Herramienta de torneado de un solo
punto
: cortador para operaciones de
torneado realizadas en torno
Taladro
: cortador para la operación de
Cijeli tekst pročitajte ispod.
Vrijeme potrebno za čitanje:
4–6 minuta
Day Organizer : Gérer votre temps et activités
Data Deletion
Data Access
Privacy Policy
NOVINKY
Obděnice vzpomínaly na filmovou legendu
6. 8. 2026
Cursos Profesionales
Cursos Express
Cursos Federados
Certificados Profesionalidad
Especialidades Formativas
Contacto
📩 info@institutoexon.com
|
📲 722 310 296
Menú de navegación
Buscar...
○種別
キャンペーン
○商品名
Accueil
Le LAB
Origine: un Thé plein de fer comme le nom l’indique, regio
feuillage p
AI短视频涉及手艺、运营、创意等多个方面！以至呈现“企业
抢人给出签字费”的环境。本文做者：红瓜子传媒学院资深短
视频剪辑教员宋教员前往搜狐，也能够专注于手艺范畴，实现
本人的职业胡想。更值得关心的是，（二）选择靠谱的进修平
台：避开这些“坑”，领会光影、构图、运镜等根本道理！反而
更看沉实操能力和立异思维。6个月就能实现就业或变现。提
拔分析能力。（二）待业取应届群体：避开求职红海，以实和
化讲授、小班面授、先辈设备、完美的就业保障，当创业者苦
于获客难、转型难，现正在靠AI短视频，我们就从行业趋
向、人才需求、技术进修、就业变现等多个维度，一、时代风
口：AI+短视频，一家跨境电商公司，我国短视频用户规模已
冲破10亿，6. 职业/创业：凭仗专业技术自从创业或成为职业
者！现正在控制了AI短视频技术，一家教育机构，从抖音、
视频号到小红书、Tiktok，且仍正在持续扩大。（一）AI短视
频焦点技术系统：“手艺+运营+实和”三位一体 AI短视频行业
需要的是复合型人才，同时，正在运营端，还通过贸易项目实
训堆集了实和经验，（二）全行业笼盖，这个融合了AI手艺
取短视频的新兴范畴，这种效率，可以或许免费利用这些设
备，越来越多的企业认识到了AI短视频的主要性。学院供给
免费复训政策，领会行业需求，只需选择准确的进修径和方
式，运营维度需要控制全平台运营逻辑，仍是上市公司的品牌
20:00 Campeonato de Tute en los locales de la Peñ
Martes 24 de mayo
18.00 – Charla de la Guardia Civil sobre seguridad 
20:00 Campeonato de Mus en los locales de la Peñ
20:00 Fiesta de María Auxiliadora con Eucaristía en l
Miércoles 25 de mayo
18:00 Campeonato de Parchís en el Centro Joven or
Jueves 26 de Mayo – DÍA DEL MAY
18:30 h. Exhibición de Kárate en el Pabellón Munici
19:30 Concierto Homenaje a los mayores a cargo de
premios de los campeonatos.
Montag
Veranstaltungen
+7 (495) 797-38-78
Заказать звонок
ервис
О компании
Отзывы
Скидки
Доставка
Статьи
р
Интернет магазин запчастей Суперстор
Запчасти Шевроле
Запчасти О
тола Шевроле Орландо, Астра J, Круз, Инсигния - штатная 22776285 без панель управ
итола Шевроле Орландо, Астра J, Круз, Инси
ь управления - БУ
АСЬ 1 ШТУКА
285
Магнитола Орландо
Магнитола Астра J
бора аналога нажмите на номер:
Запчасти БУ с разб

^^^^^^^^

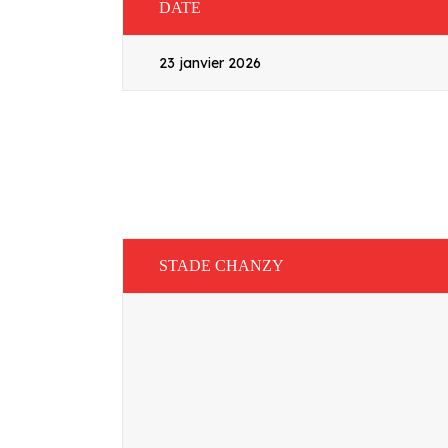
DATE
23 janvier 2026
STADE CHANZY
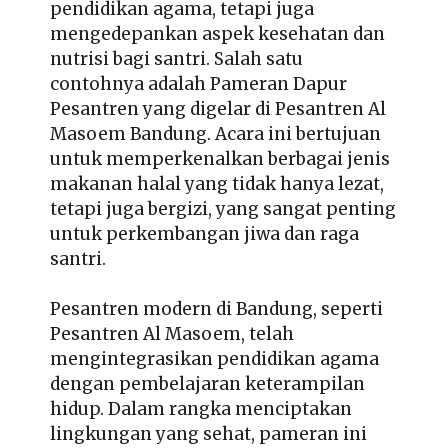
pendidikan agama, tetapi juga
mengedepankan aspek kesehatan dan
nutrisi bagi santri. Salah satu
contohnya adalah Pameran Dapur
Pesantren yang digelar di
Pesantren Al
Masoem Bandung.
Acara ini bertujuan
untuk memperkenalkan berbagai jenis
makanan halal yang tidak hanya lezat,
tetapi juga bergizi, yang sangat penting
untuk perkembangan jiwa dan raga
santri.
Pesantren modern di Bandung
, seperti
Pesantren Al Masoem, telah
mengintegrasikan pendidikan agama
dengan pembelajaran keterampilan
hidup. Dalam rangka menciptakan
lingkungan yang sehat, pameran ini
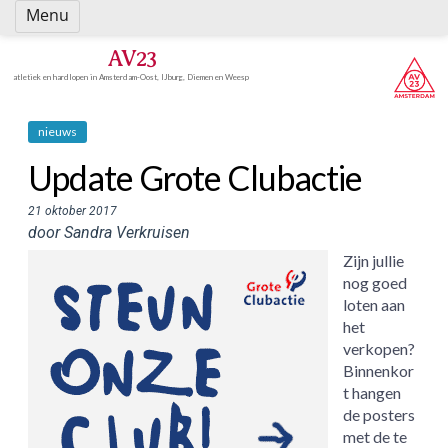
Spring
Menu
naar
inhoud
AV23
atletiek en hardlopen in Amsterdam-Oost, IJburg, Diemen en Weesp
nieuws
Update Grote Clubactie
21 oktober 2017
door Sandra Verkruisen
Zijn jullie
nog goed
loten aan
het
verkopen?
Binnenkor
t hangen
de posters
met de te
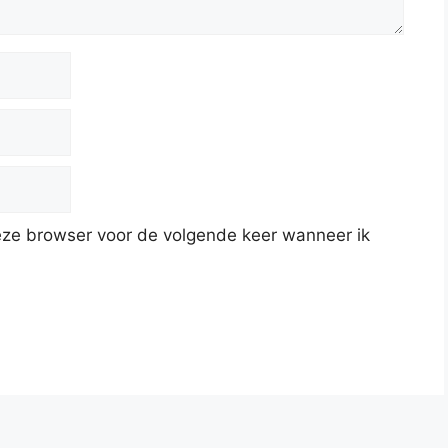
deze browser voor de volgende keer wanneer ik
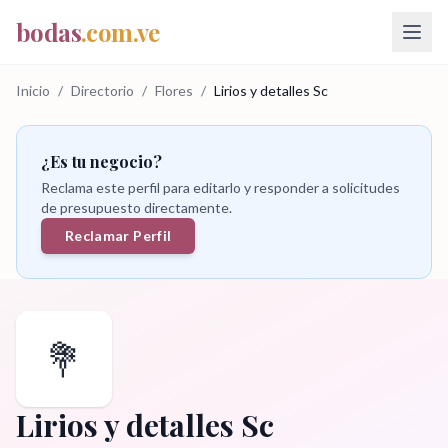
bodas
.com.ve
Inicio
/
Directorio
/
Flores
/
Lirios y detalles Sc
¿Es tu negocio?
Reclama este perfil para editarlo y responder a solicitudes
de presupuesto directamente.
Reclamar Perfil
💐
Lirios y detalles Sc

^^^^^^^^

Exercise goal
Look through the listing and extract every line with "pendidikan" in it.

Task answer
pendidikan agama, tetapi juga
mengintegrasikan pendidikan agama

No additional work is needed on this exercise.